Two world premieres started it off. Paul Schoenfield’s “Freilach” is one of the Gund- Simonyi Farewell Commissions, and as he said in the notes, “Freilach” in Hebrew means “joyous and sometimes a frenetic style of music,” which he felt was a fitting return for “Jerry’s warmth, kindness and encouragement over the years.”

It was short, just under five minutes, but “Freilach” described it exactly. Modern in idiom, the music bubbled exuberantly, downright sassy in places, with a distinct Middle Eastern feel to the scale at times and often hummable melodies coming through. One could almost feel high kicks coming on, maybe today’s answer to the cancan. The big orchestra played with verve and light-hearted spirit.

Immediately following came another commission, by composer-in-residence Samuel Jones.
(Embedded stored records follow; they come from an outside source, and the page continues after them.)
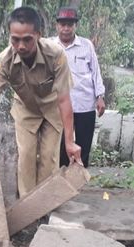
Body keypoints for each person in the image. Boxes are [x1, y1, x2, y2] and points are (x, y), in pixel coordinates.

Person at [0, 6, 82, 197]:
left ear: (38, 34)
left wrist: (70, 142)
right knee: (26, 158)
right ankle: (28, 211)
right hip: (25, 109)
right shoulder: (4, 60)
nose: (21, 45)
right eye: (15, 39)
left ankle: (45, 206)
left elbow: (64, 99)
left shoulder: (56, 55)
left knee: (49, 159)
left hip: (52, 107)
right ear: (10, 36)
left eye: (27, 39)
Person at [52, 7, 105, 168]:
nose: (66, 28)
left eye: (70, 24)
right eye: (63, 24)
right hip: (59, 105)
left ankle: (80, 180)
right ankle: (62, 181)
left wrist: (100, 96)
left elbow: (95, 71)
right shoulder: (49, 46)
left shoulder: (86, 45)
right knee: (61, 147)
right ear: (57, 26)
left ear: (75, 26)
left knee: (84, 146)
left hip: (84, 104)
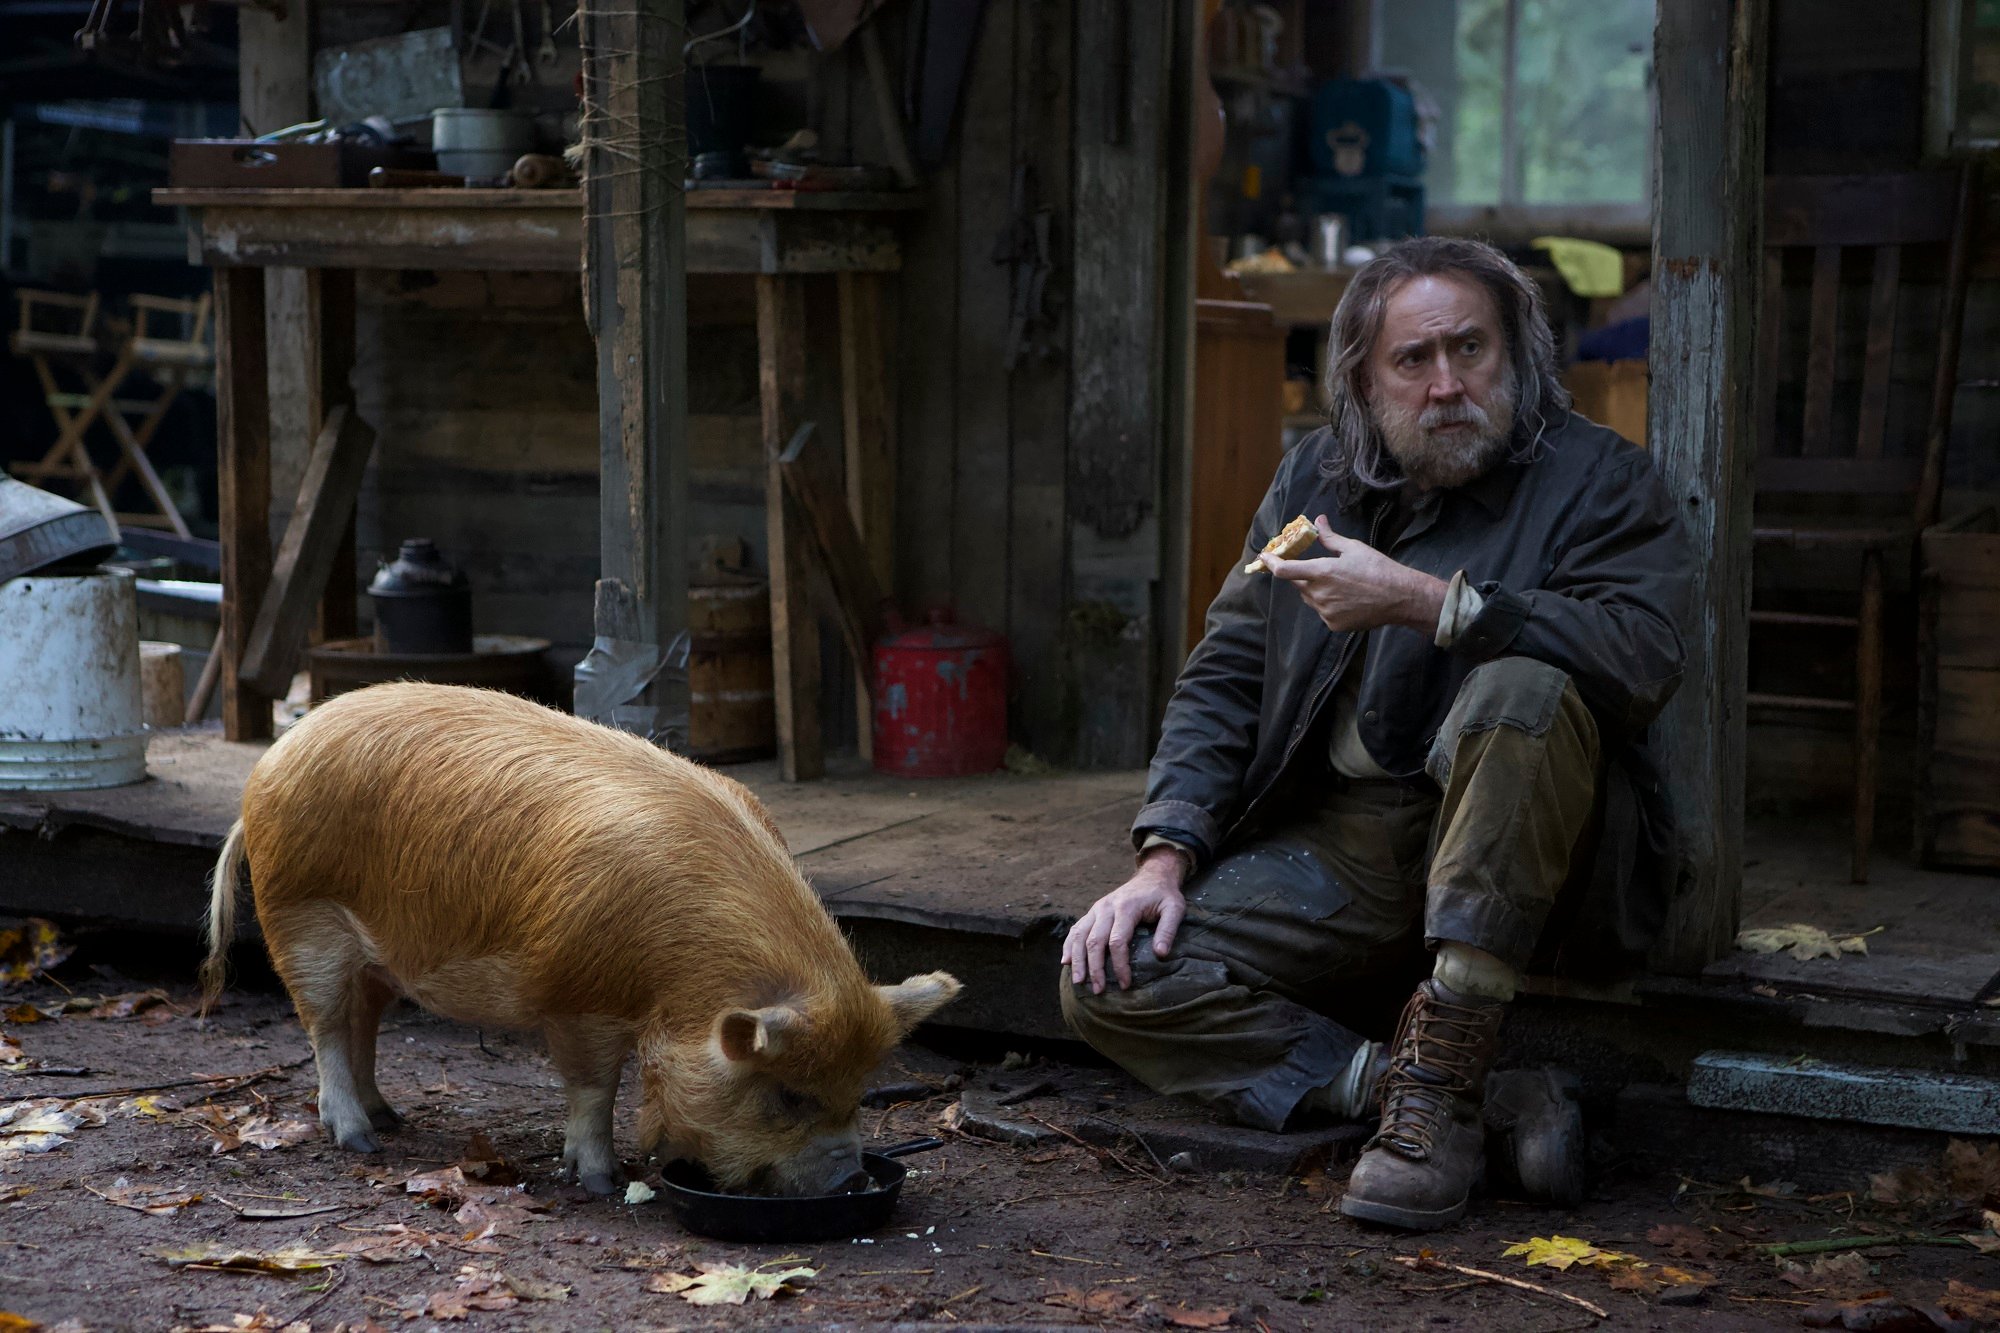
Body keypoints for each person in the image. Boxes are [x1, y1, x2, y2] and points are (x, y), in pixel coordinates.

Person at [1058, 237, 1693, 1231]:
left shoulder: (1599, 479)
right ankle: (1432, 1089)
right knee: (1110, 971)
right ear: (1361, 381)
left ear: (1517, 355)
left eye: (1470, 349)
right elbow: (1226, 670)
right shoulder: (1314, 478)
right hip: (1347, 849)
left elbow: (1642, 655)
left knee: (1520, 688)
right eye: (1413, 360)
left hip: (1535, 849)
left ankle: (1431, 1111)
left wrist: (1430, 603)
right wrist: (1163, 857)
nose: (1447, 384)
After 14 years in that position, Jones is also retiring—to give, he says, the new conductor, Ludovic Morlot, the opportunity to make his own choices. We are fortunate to have had a composer the quality of Jones here for that space of time. His new work, which had the stipulation that it celebrate the special relationship between fathers and daughters, is somewhat of a hybrid, being part-tone poem, part-song cycle without words.

Titled “Reflections: Songs of Fathers and Daughters,” it’s more tonal that the Schoenfield, and also filled with hummable moments. It describes, though not implicitly, the life stages of a daughter from inception to falling in love as an adult, so there are many changing moods, sometimes a hint of tunes which just might have come from the Gershwin era, a pop waltz, school-type songs, a tad of Coplandesque harmony, some cacophony—when did raising a daughter not include some of that?, but all of it subtly incorporated in a satisfactory 20-minute work which held together and held the interest. An excellent performance garnered an ovation for Jones himself as well as the orchestra.

William Wolfram

William Wolfram and Liszt’s Piano Concerto No. 2 provided a change of pace to the 19th century. Pianist Wolfram is familiar to many Seattleites as a consummate chamber music player with Seattle Chamber Music Summer Festival, and he will be here the end of next month for that.

Friday’s was a stellar performance. So often, the number of notes in the piano role of a Liszt concerto seems to persuade performers that they should be glittering torrents of glissades, runs, arpeggios, and the like, more technical show off than musical interpretation.

Wolfram brought thought, care, and introspection to his playing. All the notes were there, clear and sweet, but he often seemed just to be caressing the piano keys, stroking the notes out with relaxed fingers, allowing the musical ideas to come through in shaped phrases and coherent progression. There was fire where it needed to be and the orchestra stayed closely with him not overwhelming his quieter tones, while acting principal cello Eric Gaenslen shared a long, singing duet with Wolfram. A lovely performance, a pleasure to hear.

I wish I could say the same of the Shostakovich Tenth Symphony which ended the program. It was a big work to end a performance which had required a lot of attention already, close to an hour in length and making an overlong concert. It’s a great piece, worth hearing when fresh, and the wind players particularly shone, including notable work from several principals: bassoon Seth Krimsky, horn John Cerminaro, clarinet Laura DeLuca, flute Scott Goff, and oboe Ben Hausmann.

However, Schwarz fell back into a habit he has gathered this past year, of trying to make every double forte a quadruple or even quintuple forte, forcing the musicians and making this listener (in Row N downstairs) feel like cringing back from the volume. This blare of sound detracts from the nuances of the harmonies which cannot be elicited from instruments when playing at that decibel level, and which anyway cannot be heard in detail in the din. Shostakovich was a master of orchestration and tonal detail, and it’s a shame for them not to be made clear.